### 提供された文章
◆ ◆ ◆

今年2018年のアナリスト予想EPSは7.7ドルです。現在(2018/7/3終値)の株価は192ドルで予想PERは25倍です。S&P500平均のPER17倍を上回るPERです。ですが、フェイスブックの今後の成長力を考えれば、PER25倍は決して割高とは言えずむしろ割安に感じるくらいです。

なぜPER25倍でも割安だと私が考えているのか、過去と未来の二つの視点で語らせてください。所詮素人意見ですが、よかったら聞いて下さい。

 

【過去】FY10~FY17までのEPS成長率は年率50%超え

以下はFY10から直近FY17にかけてのフェイスブックのEPS(一株当たり利益)推移です。

FY10のEPSは0.28ドルでしたが、FY17のそれは5.39ドルです。直近7年間のEPSのCAGR(年平均成長率)は52.6%です。上場間もない成長企業とは言え、凄まじい成長率です。

これはあくまで過去の成長率であって、今後この52%のEPS成長率が続くことはあり得ません。そりゃちょっと厳しい要求です。ただ、S&P500企業平均よりも遥かに高い成長が見込めそうだとは思いませんか?

ちなみに2018年版米国会社四季報によると、
FY18予想EPS・・・7.2ドル
FY19予想EPS・・・8.8ドル
FY20予想EPS・・・10.7ドル
となっています。

この予想EPSもグラフに加えてみますね。
(青色は実績EPS、オレンジ色は予想EPS)

どうでしょう?
確かに成長率はこれまでよりは落ちるでしょうが、今後もEPSは順調に拡大することが期待されています。

◆ ◆ ◆

### 抽出資料

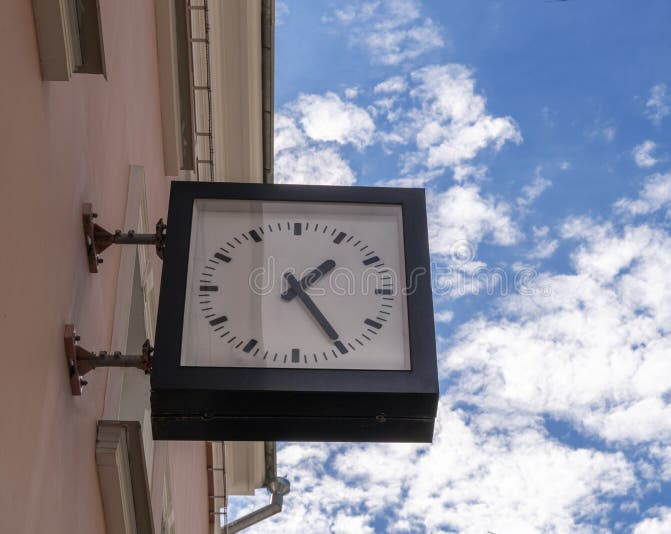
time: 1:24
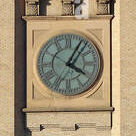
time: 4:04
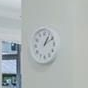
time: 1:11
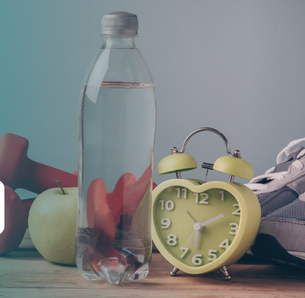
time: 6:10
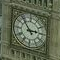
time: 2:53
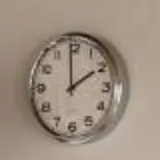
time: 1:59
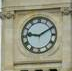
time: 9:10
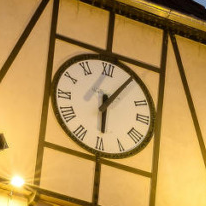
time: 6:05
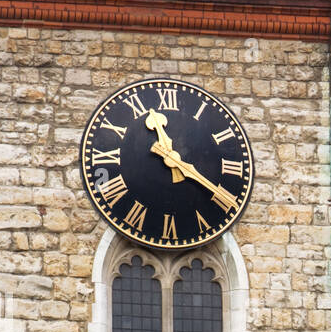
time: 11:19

◆ ◆ ◆

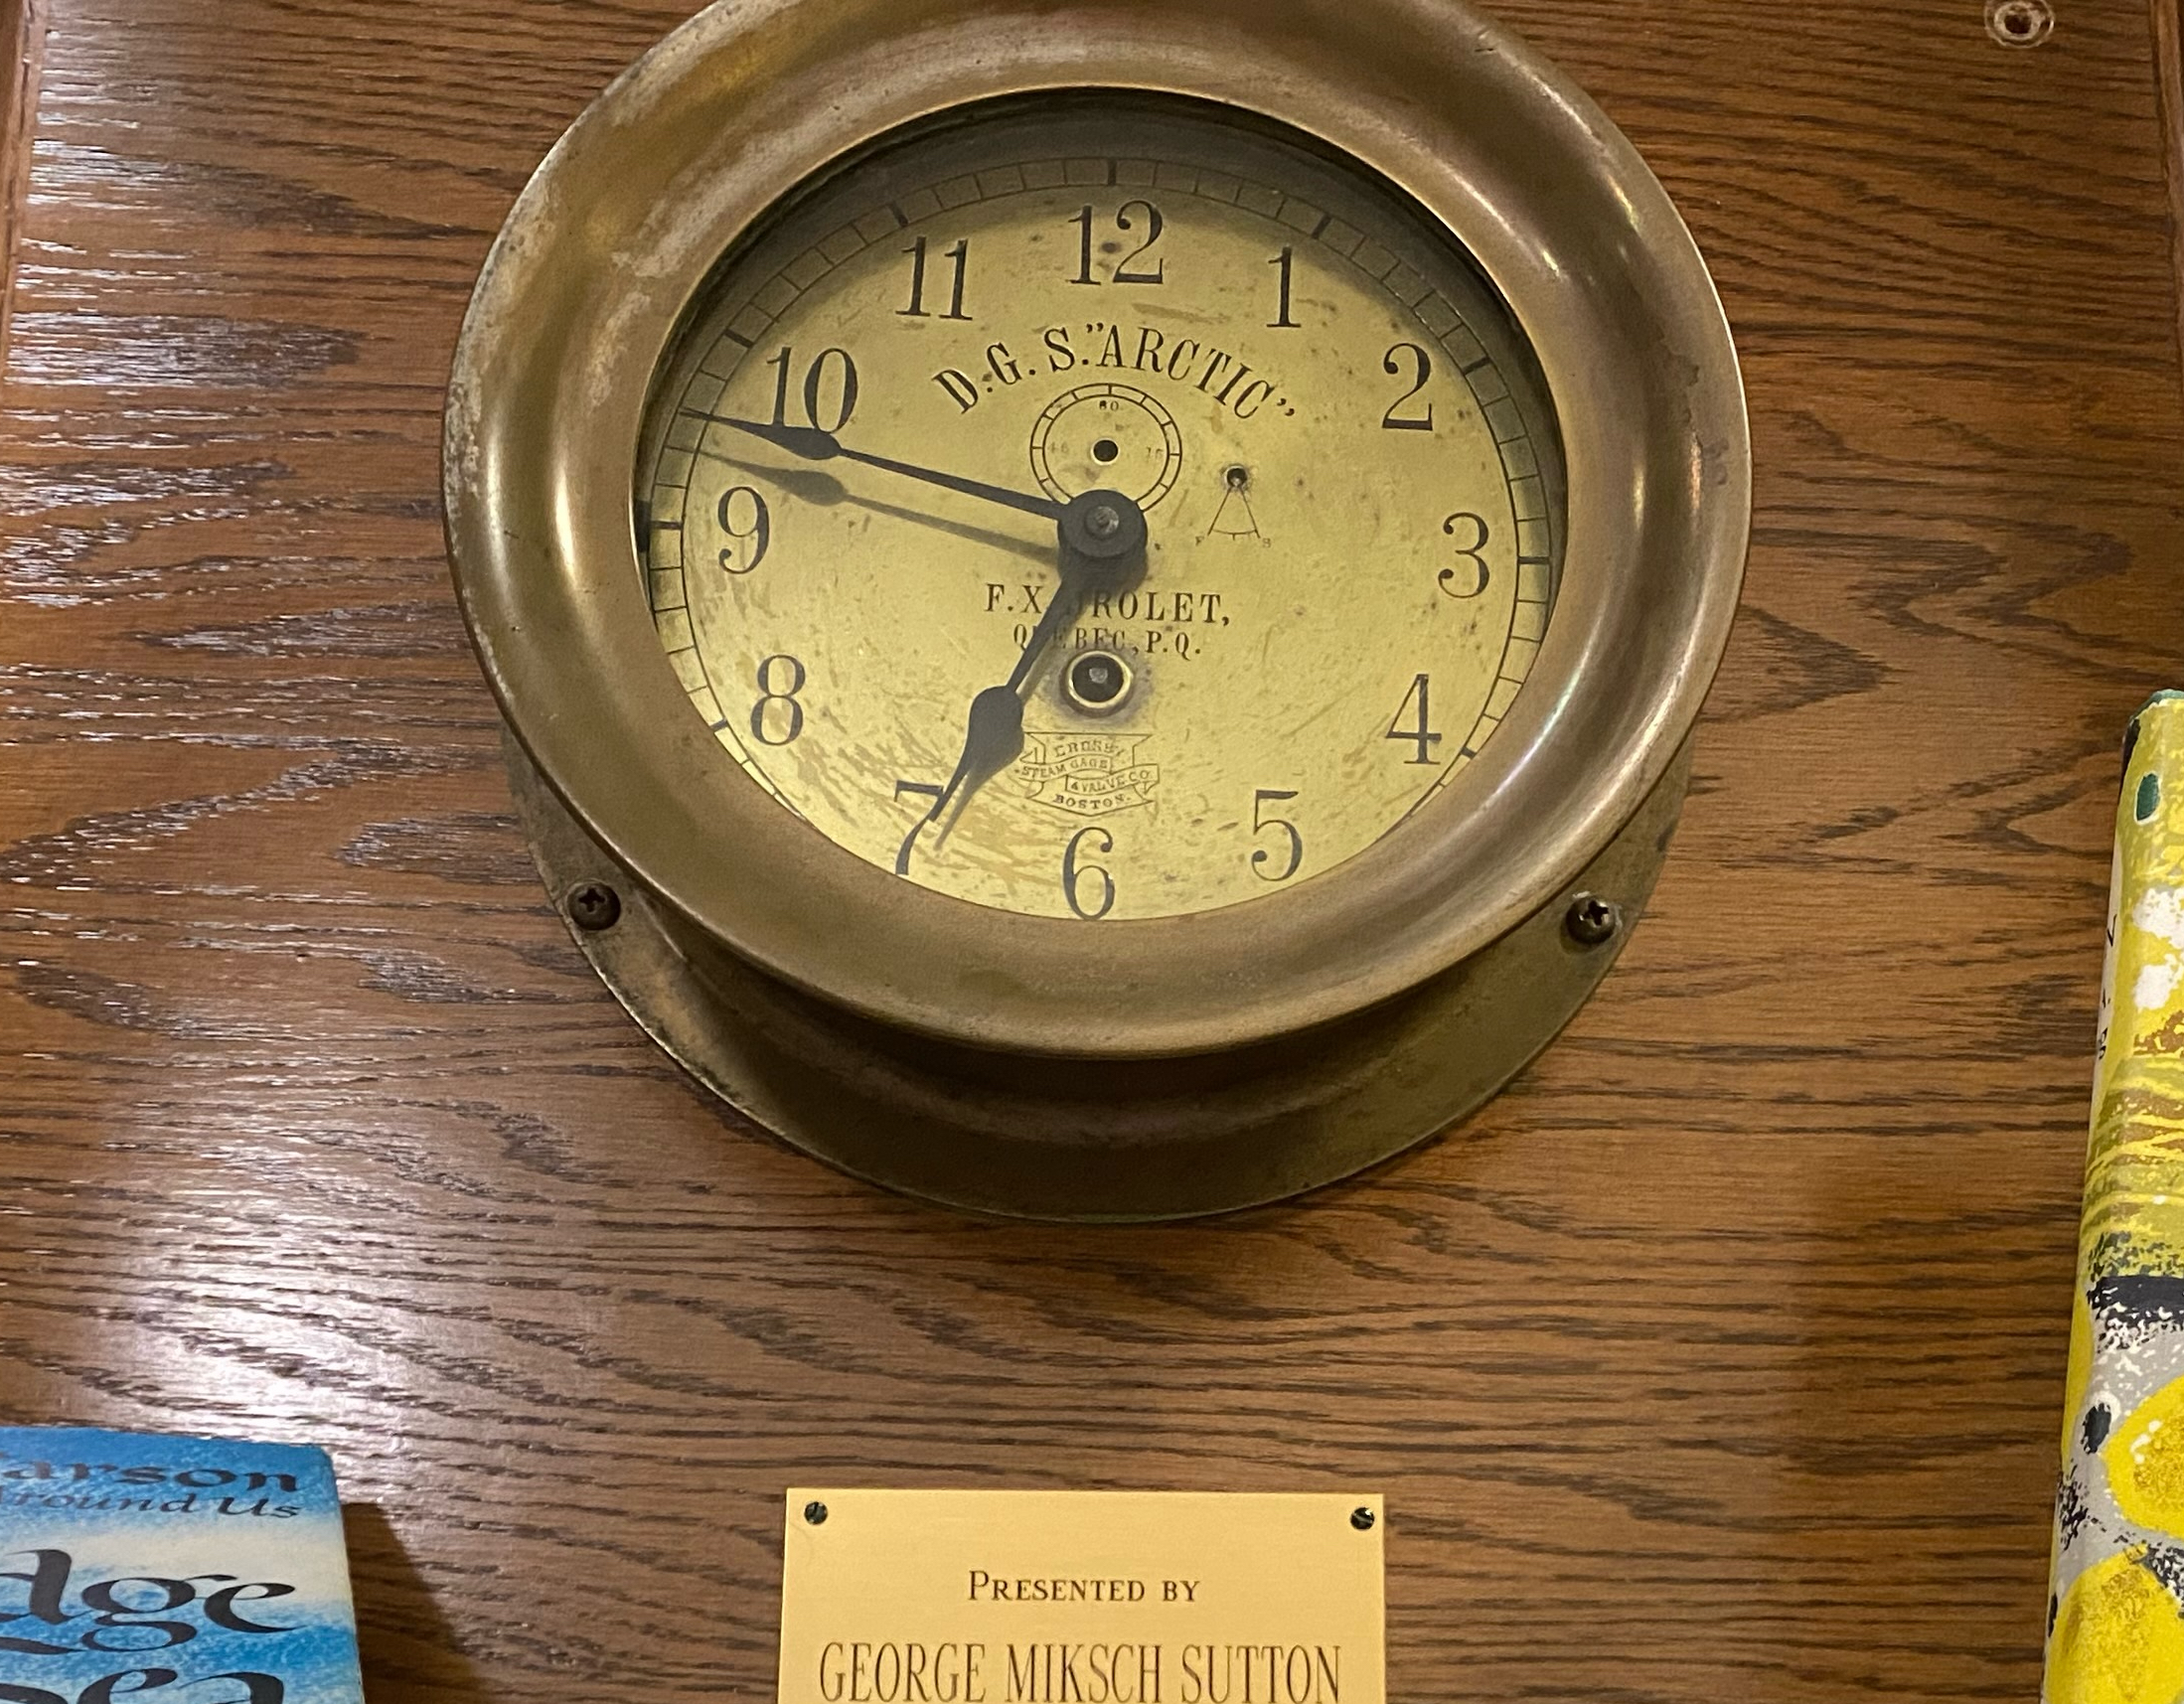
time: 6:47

◆ ◆ ◆

### 指示
提供された文章によると、FY10からFY17までのフェイスブックのEPSの年平均成長率(CAGR)は何%ですか。 上の行は、提供された文章とは別の出典から取られたものです。

### 正解
52.6%です。